◆ **AUFGABE A**
Auf welchem Platz der Weltrangliste stand Andrea Petkovic im Februar 2012 laut dem vorgegebenen Text?

◆ **VORGEGEBENER TEXT**

Angelique Kerber ist Titelverteidigerin beim ersten Grand Slam der Saison und amtierende Weltranglistenerste. Hinter ihr ist reichlich Luft für weitere deutsche Damen auf dem Weg nach oben. Es gibt wieder Aufsteigerinnen.
Knapp fünf Jahre ist es her, da freute sich die Tennis-Nation, dass erstmals seit 1988 wieder vier deutsche Damen zu den besten 20 der Tennis-Weltrangliste gehörten: Andrea Petkovic war im Februar 2012 die beste der "Wunder"-Riege auf dem zehnten Rang. Sabine Lisicki folgte auf Platz 13. Julia Görges war als 19. zurück unter den Top 20 und Angelique Kerber als Nummer 20 so gut platziert wie nie zuvor in ihrer Karriere. Mit Kerber ging es 2012 weiter nach oben, bis in die Top Ten. Sie trat aus dem Schatten von Petkovic, Lisicki und Görges heraus. Die drei hatten sie spielerisch lange Zeit in den Hintergrund der heimischen Tennishoffnungen gedrängt.

◆ **AUFGABE B**
Gib die Einträge wortgetreu wieder: Beginne mit der ersten Zeile der Einträge und höre nach der Zeile auf, die "transformed and glorified." enthält. Lass dabei die Bilder weg.

◆ **VORGEGEBENE EINTRÄGE**
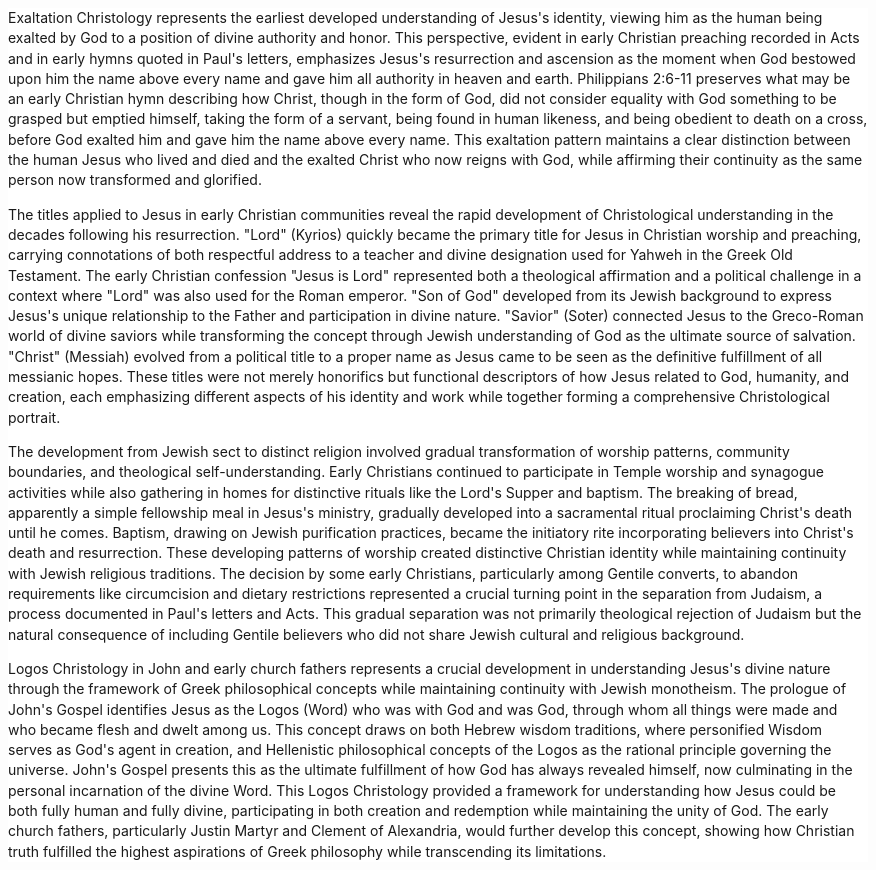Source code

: Exaltation Christology represents the earliest developed understanding of Jesus's identity, viewing him as the human being exalted by God to a position of divine authority and honor. This perspective, evident in early Christian preaching recorded in Acts and in early hymns quoted in Paul's letters, emphasizes Jesus's resurrection and ascension as the moment when God bestowed upon him the name above every name and gave him all authority in heaven and earth. Philippians 2:6-11 preserves what may be an early Christian hymn describing how Christ, though in the form of God, did not consider equality with God something to be grasped but emptied himself, taking the form of a servant, being found in human likeness, and being obedient to death on a cross, before God exalted him and gave him the name above every name. This exaltation pattern maintains a clear distinction between the human Jesus who lived and died and the exalted Christ who now reigns with God, while affirming their continuity as the same person now transformed and glorified.

The titles applied to Jesus in early Christian communities reveal the rapid development of Christological understanding in the decades following his resurrection. "Lord" (Kyrios) quickly became the primary title for Jesus in Christian worship and preaching, carrying connotations of both respectful address to a teacher and divine designation used for Yahweh in the Greek Old Testament. The early Christian confession "Jesus is Lord" represented both a theological affirmation and a political challenge in a context where "Lord" was also used for the Roman emperor. "Son of God" developed from its Jewish background to express Jesus's unique relationship to the Father and participation in divine nature. "Savior" (Soter) connected Jesus to the Greco-Roman world of divine saviors while transforming the concept through Jewish understanding of God as the ultimate source of salvation. "Christ" (Messiah) evolved from a political title to a proper name as Jesus came to be seen as the definitive fulfillment of all messianic hopes. These titles were not merely honorifics but functional descriptors of how Jesus related to God, humanity, and creation, each emphasizing different aspects of his identity and work while together forming a comprehensive Christological portrait.

The development from Jewish sect to distinct religion involved gradual transformation of worship patterns, community boundaries, and theological self-understanding. Early Christians continued to participate in Temple worship and synagogue activities while also gathering in homes for distinctive rituals like the Lord's Supper and baptism. The breaking of bread, apparently a simple fellowship meal in Jesus's ministry, gradually developed into a sacramental ritual proclaiming Christ's death until he comes. Baptism, drawing on Jewish purification practices, became the initiatory rite incorporating believers into Christ's death and resurrection. These developing patterns of worship created distinctive Christian identity while maintaining continuity with Jewish religious traditions. The decision by some early Christians, particularly among Gentile converts, to abandon requirements like circumcision and dietary restrictions represented a crucial turning point in the separation from Judaism, a process documented in Paul's letters and Acts. This gradual separation was not primarily theological rejection of Judaism but the natural consequence of including Gentile believers who did not share Jewish cultural and religious background.

Logos Christology in John and early church fathers represents a crucial development in understanding Jesus's divine nature through the framework of Greek philosophical concepts while maintaining continuity with Jewish monotheism. The prologue of John's Gospel identifies Jesus as the Logos (Word) who was with God and was God, through whom all things were made and who became flesh and dwelt among us. This concept draws on both Hebrew wisdom traditions, where personified Wisdom serves as God's agent in creation, and Hellenistic philosophical concepts of the Logos as the rational principle governing the universe. John's Gospel presents this as the ultimate fulfillment of how God has always revealed himself, now culminating in the personal incarnation of the divine Word. This Logos Christology provided a framework for understanding how Jesus could be both fully human and fully divine, participating in both creation and redemption while maintaining the unity of God. The early church fathers, particularly Justin Martyr and Clement of Alexandria, would further develop this concept, showing how Christian truth fulfilled the highest aspirations of Greek philosophy while transcending its limitations.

◆ **ANTWORTFELD A**
Auf dem zehnten Rang.

◆ **ANTWORTFELD B**
Source code

: Exaltation Christology represents the earliest developed understanding of Jesus's identity, viewing him as the human being exalted by God to a position of divine authority and honor. This perspective, evident in early Christian preaching recorded in Acts and in early hymns quoted in Paul's letters, emphasizes Jesus's resurrection and ascension as the moment when God bestowed upon him the name above every name and gave him all authority in heaven and earth. Philippians 2:6-11 preserves what may be an early Christian hymn describing how Christ, though in the form of God, did not consider equality with God something to be grasped but emptied himself, taking the form of a servant, being found in human likeness, and being obedient to death on a cross, before God exalted him and gave him the name above every name. This exaltation pattern maintains a clear distinction between the human Jesus who lived and died and the exalted Christ who now reigns with God, while affirming their continuity as the same person now transformed and glorified.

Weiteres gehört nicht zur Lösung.